En el siglo XVIII sufrió una transformación para aprovecharlo como vivienda del administrador del duque de Sesa. No hubo reparos en romper el adarve, con el fin de dar acceso al jardín ubicado en la barbacana, y cometer tantos cuantos desmanes se consideraron necesarios para la nueva función del viejo castillo, un caserón que estuvo habitado hasta las primeras  décadas del siglo XX. 

Parece ser, aunque no está documentado, que en los años cincuenta del pasado siglo, sin criterios arqueológicos, se repusieron algunas almenas, como las de la torre del homenaje, con una desacertada reconstrucción de parte de las mismas y un inadecuado  revoque.

Tras adquirir el castillo el ayuntamiento de Iznájar, se plantea una propuesta de actuación, con diferentes fases: La primera fase, fue de información e investigación, fase dos fue de análisis y tres de intervención y restauración.

En el año 2000 y desde el propio ayuntamiento de Iznájar se redactan las Bases para el Concurso de Propuestas de Actuación sobre el Castillo; concurso que fue adjudicado a la propuesta presentada por el equipo compuesto por los arquitectos Arturo Ramírez Laguna, Piedad Aroca Pavón y Carmen Castro Alba.

Según el trabajo de campo realizado en diciembre de 2002, se encuentra en un estado de abandono y progresivo deterioro, entre los lienzos que conforman el recinto amurallado exterior cabe destacar el buen estado de conservación del situado al suroeste, siendo el único que conserva su trazado completo.

Los otros dos lienzos, situados al sur y al este, muestran múltiples perforaciones que han interrumpido la continuidad original de sus adarves. Las torres, situadas en dichos lienzos tienen importantes filtraciones que están acelerando su degradación.

El patio de armas destaca por la buena conservación del aljibe, aunque existe abundante vegetación que crece de forma salvaje, haciendo inviable la visita al conjunto.

En el 2006-2007 se considera necesario empezar con las intervenciones, dándole prioridad a las intervenciones destinadas a la consolidación de las estructuras existentes, evitando el progresivo deterioro de las mismas. Para ello fue necesario efectuar una limpieza y resanado de sus muros, reponiendo, de forma puntual, en sitios puntuales.

Se realizaron  excavaciones arqueológicas en las que se localizaron restos de cerámica, puntas de flecha, balas de cañón.
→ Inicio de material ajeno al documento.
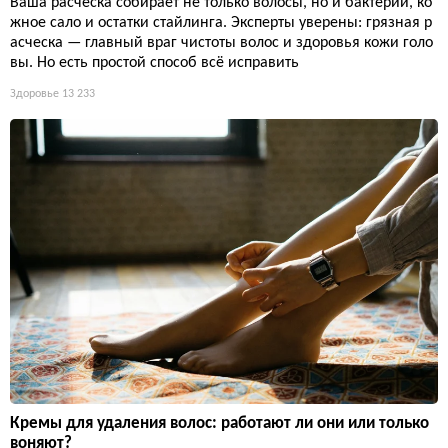
Ваша расческа собирает не только волосы, но и бактерии, ко
жное сало и остатки стайлинга. Эксперты уверены: грязная р
асческа — главный враг чистоты волос и здоровья кожи голо
вы. Но есть простой способ всё исправить
Здоровье
13 233
Кремы для удаления волос: работают ли они или только
воняют?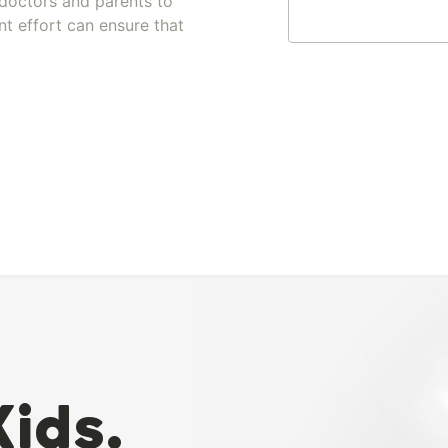
doctors and parents to
nt effort can ensure that
Kids.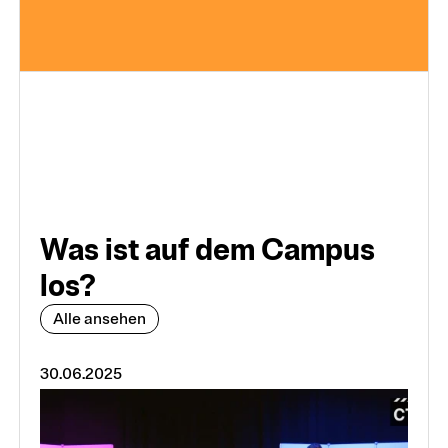
Was ist auf dem Cam­pus
los?
Alle ansehen
30.06.2025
Posteriormente se adecuaron los espacios visitables mediante la colocación de elementos de carpintería y estructuras metálicas, siendo la última intervención el drenaje de parte del foso.

El 30 de junio de 2010 el castillo de Iznájar abre sus puertas recuperándose el monumento más emblemático de su Patrimonio Histórico.

El pueblo de Iznájar recupera su propia historia, al viejo Hisn-Ashar, un símbolo de los castillos roqueros de Al-Andalus, cuya construcción se inició en el siglo VIII y que sufrió numerosas reconstrucciones y ampliaciones hasta el siglo XV.

Las obras fueron promovidas por el Ayuntamiento de Iznájar con subvenciones procedentes de los Ministerios de Fomento y Cultura, la Diputación de Córdoba y la aportación económica del Ayuntamiento.

Hoy, presentamos una rehabilitación integral (lienzos, murallas, torres…) que ha  sido reforzada por los interesantes estudios y excavaciones arqueológicas, sufragadas por la Consejería de Cultura de la Junta de Andalucía y dirigidas por los arqueólogos Sonia Bordes García y Ángel Rodríguez Aguilera y la ejecución material de los trabajos realizada con apoyo técnico de GESPAD AL-ANDALUS, S.L., habiendo participado activamente en los trabajos de excavación y documentación los arqueólogos Julia Rodríguez Aguilera, José García-Consuegra Flores y José Jiménez Trigueros.